What makes EMV cards more secure?

The world of payments can be complex, and we usually only glimpse the top level of it. One thing you may have spotted in 2015 was the shift in the U.S. from swiping cards to inserting cards in a POS system. 

The “chip-and-PIN” replacement called EMV (Europay, Mastercard and Visa) happened for two main reason: it’s more secure and the major credit card companies transferred the liability of fraud from their companies to business owners who don’t have EMV. Before we dig into EMV let’s explore how magnetic stripe cards work.

A magnetic stripe card stores the digital data needed to make payments. For a while, this method was secure and inexpensive—as well as fast when checking out. It relies on “security through obscurity,” which means it keeps your payment data safe by keeping its internal design architecture confidential. But, over time, the equipment needed to read and write these stripes and have access to the payment data became too easy. Access to this equipment removed the “security through obscurity” protection as people were able to access the internal design architecture and replicate it. In other words, cards were easily read and reproduced in counterfeit cards. And with this widespread availability, fraud increased, and the security promised by these cards was at an all-time low.

In the meantime, Europe was quick to adopt EMV chip technology as this method provided another level of security to their credit card transactions that solves all the issues that the traditional magnetic stripe card was facing. Adoption across the US took a long while due to the expenses involved and the changes it brought for the user, causing a delay in customer acceptance. In the end, the benefits of superior fraud prevention overweighed any lingering concerns and EMV has become the norm for many businesses for the past five years.

Similar to a magnetic stripe, EMV chips holds information needed to process a payment. But chip cards contain more information and all the data is encrypted on the microchip. The encryptions keep criminals from being able to use data reading devices and technology to steal the cardholder’s information. In order for this to work, the point-of-sale (POS) system where the card is used needs to be equipped with the ability to read and communicate with the microchip.

How does this encryption work? Each card produces a unique ‘token’ (code) for every transaction. This token is what is transmitted as opposed to the cardholder’s actual information. On the customer side of things, EMV technology is fairly simple. Instead of swiping, you “dip” your card into the EMV reader rather than swipe the magnetic stripe—although consumers can use either.  

In 2019, Visa reported an 87% decrease in counterfeit card fraud resulting from EMV adoption in the US. It seems fairly cut and dry that EMV is the better security technology to protect cardholders, so why had it taken so long for the U.S. to accept this as a standard?

Five years ago, the largest card issuers (Mastercard, Visa, American Express and Discover) announced that merchants and issuers who didn’t support chip technology by Oct. 2015 would be liable for any counterfeit fraud. This doesn’t mean that these merchants and issuers would necessarily have to invest in chip technology.
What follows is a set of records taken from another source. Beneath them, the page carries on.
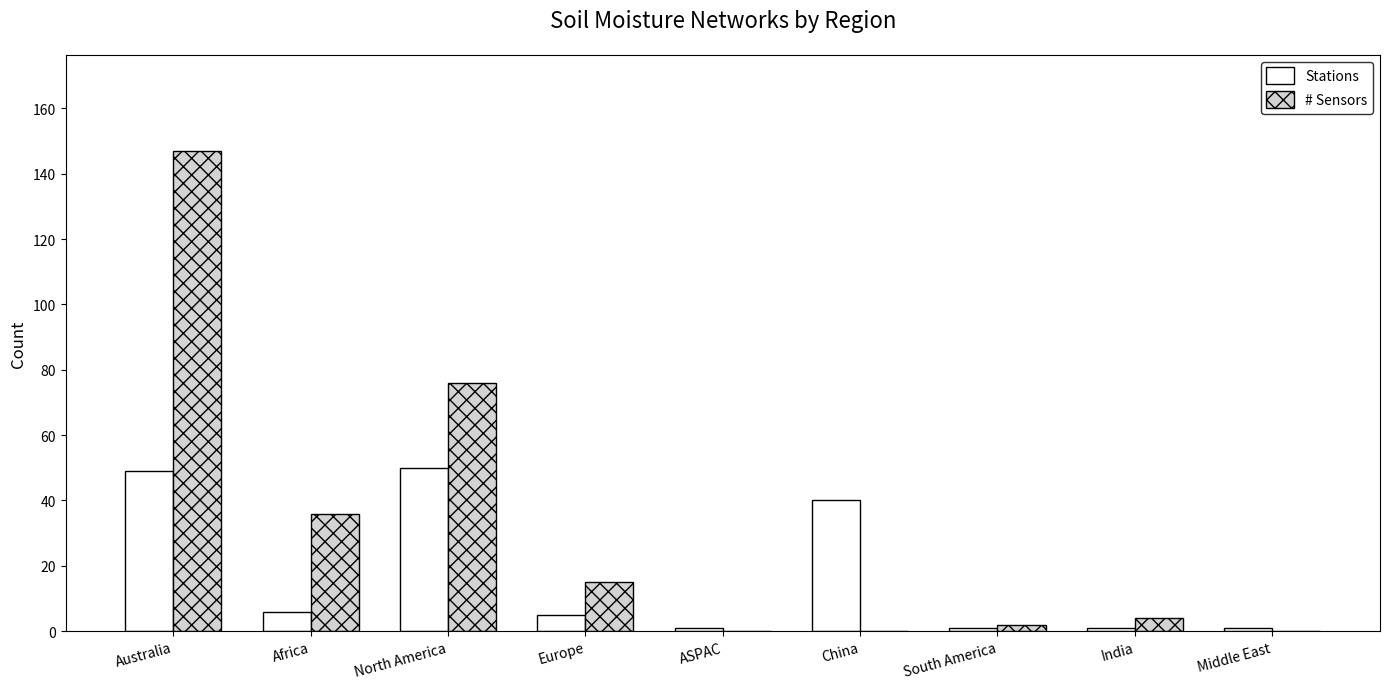

Reading left to right, what are all the values shown in this chart?

Stations: 49	6	50	5	1	40	1	1	1
# Sensors: 147	36	76	15	0	0	2	4	0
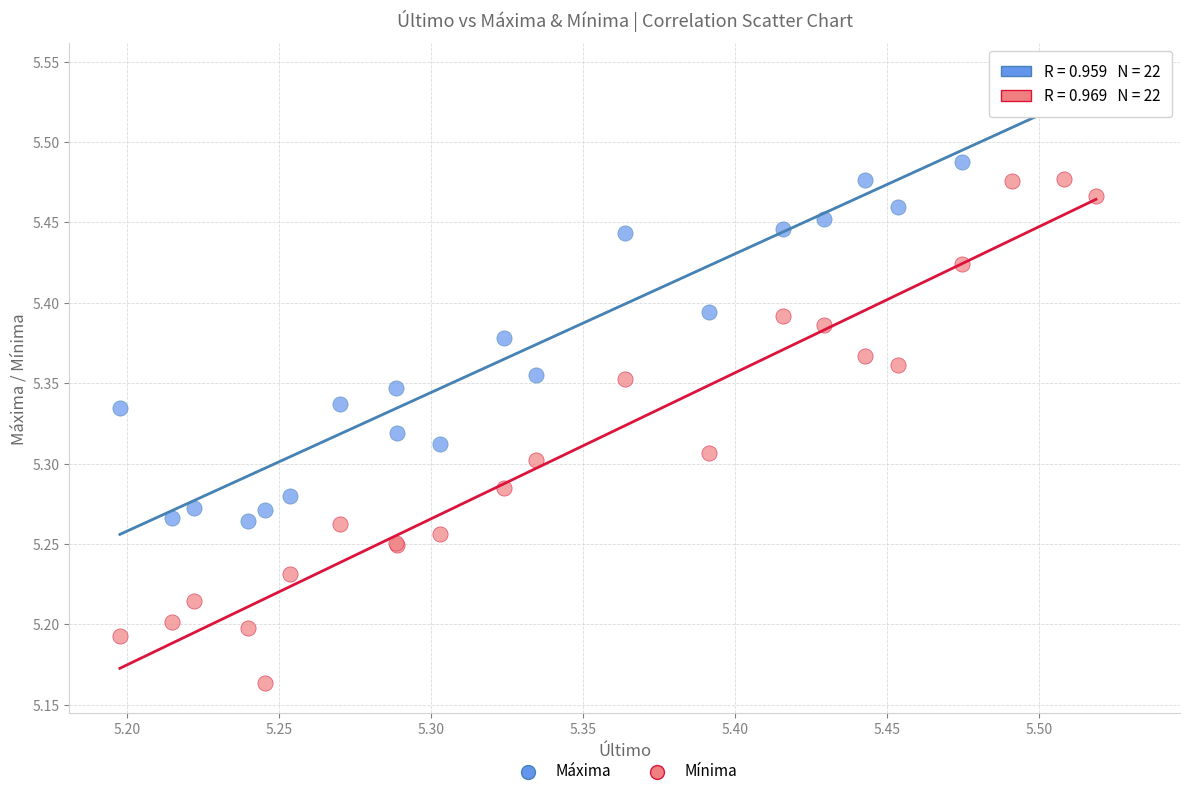

What is the X range (max minus min) for the scatter plot?

0.3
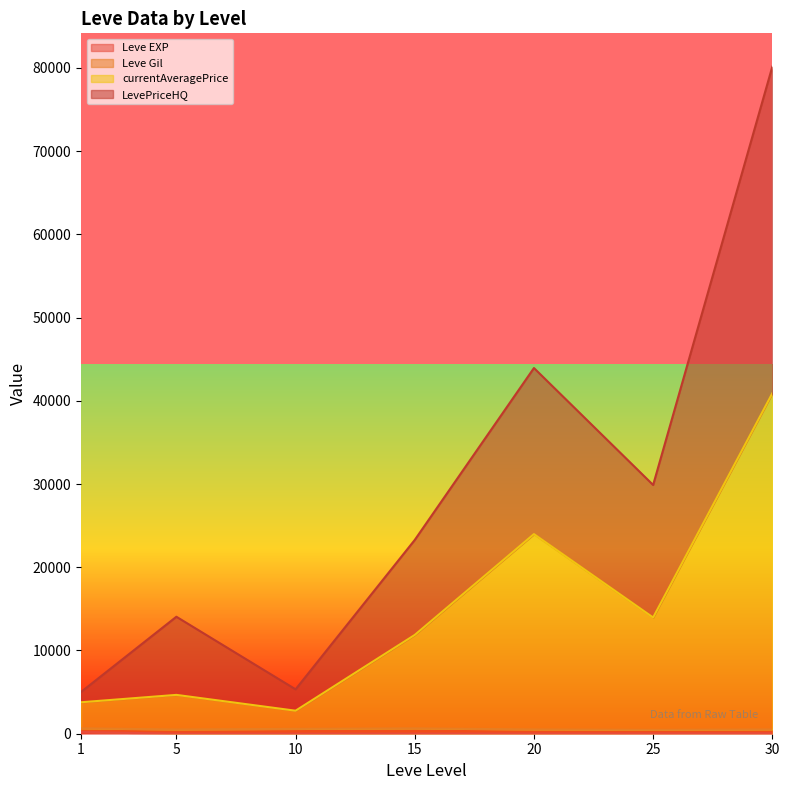

At which category is the sum across all series the highest?

30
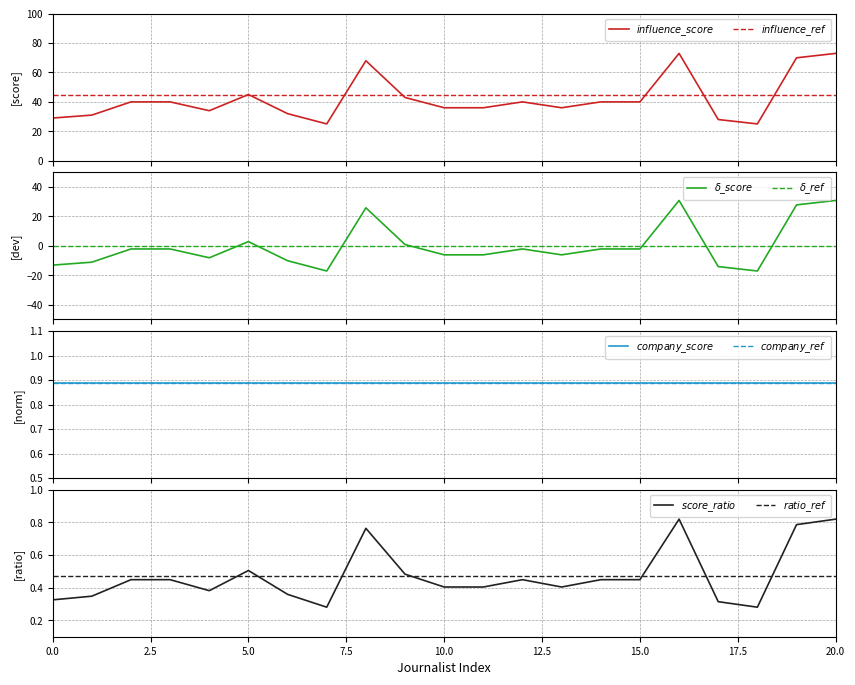

Where is the first local minimum?

4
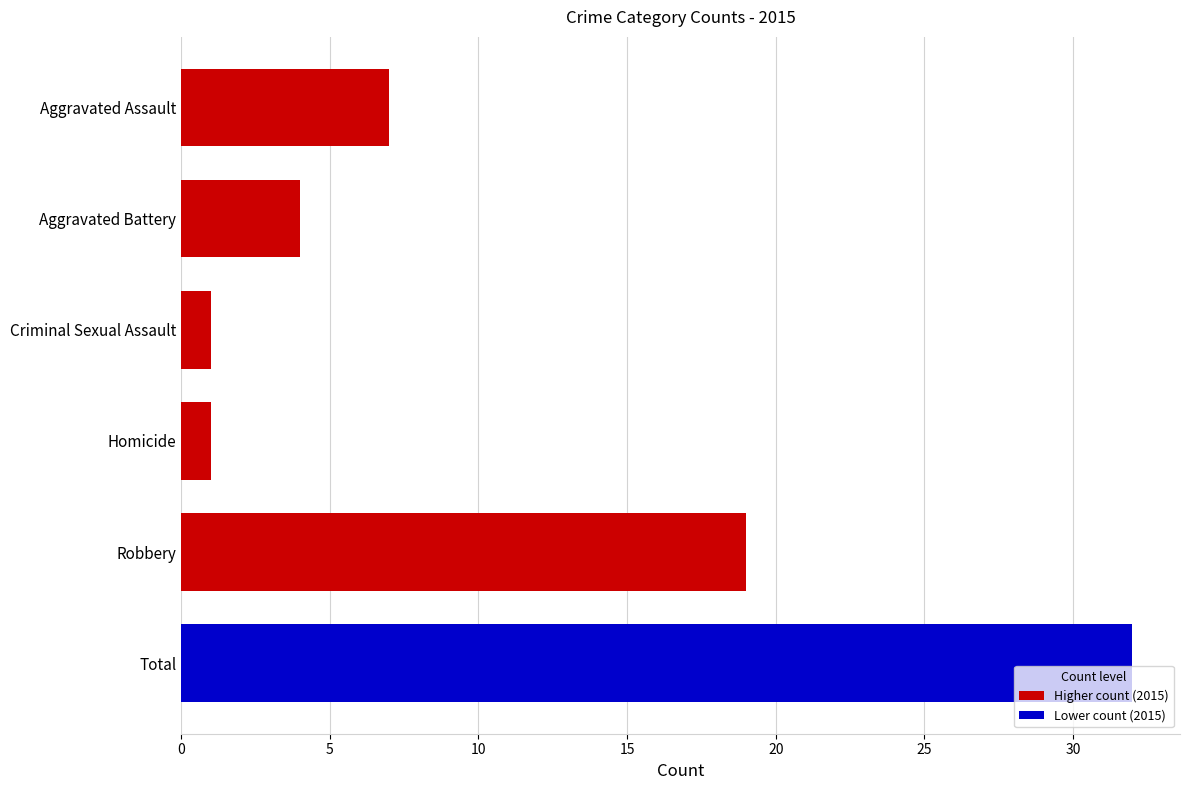

What value does the data have at Aggravated Battery, to the nearest 5?

5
Simply put, if a customer has a chip card but the merchant does not have a terminal certified for chip card acceptance, then the cost of any fraudulent transaction would be the merchant’s responsibility.

This may not seem like a huge deal, but into the past the card issuer would just absorb the loss, and merchants didn’t see any impact.

Lacking the big picture impact, combined with the cost and time it takes for a business to become EMV compliant, has led to merchants dragging their feet in the adoption process. One of the biggest areas of delay are convenience and fuel stores. Nearly one-third of all operators have no EMV-ready pumps available, all citing the same three issues: software, certification and cost.

Recently, COVID-19 has created a new obstacle in EMV adoption by affecting their cash flow. Ironically, EMV-compliant terminals would allow customers to make touch-free purchases using near-field communication payment options. 

The bottom line: EMV reduces fraud. In 2016, only a year after the EMV liability shift, MasterCard reported that fraud decreased by 60 percent in terms of dollars among its top five EMV-compliant merchants. And with card issuers pushing responsibility to those who haven’t adopted EMV technology the question is why not transition over to EMV?

While the idea of investing in EMV can seem daunting, the Manta survey reports that 77 percent of small business owners who have moved to EMV said the transition went smoothly. And the reality of the liability shift is that business owners could face even higher costs that come with fraudulent charges.

In addition, upgrading to EMV opens up the opportunity for endless add-ons and the newest EMV-compliant terminals support mobile purchases. Which means that this technology will not only save businesses money, and protect their customer’s card data, but it will also improve customer experience overall.

Though COVID-19 has caused a shortage of cashflow (in some areas of the world) and, consequently, slowed the adoption of EMV, it’s important for businesses to put investing in EMV at the top of their priority list in order to continue to keep operating costs low and fraud at bay.

On a final note, although EMV cannot protect consumers from all data breaches—like card-not-present fraud (purchases made online, by phone or through mail order)—it’s a strong deterrent to fraudulent activity and will continue to shape the future of payment processing, both across the U.S. and the world.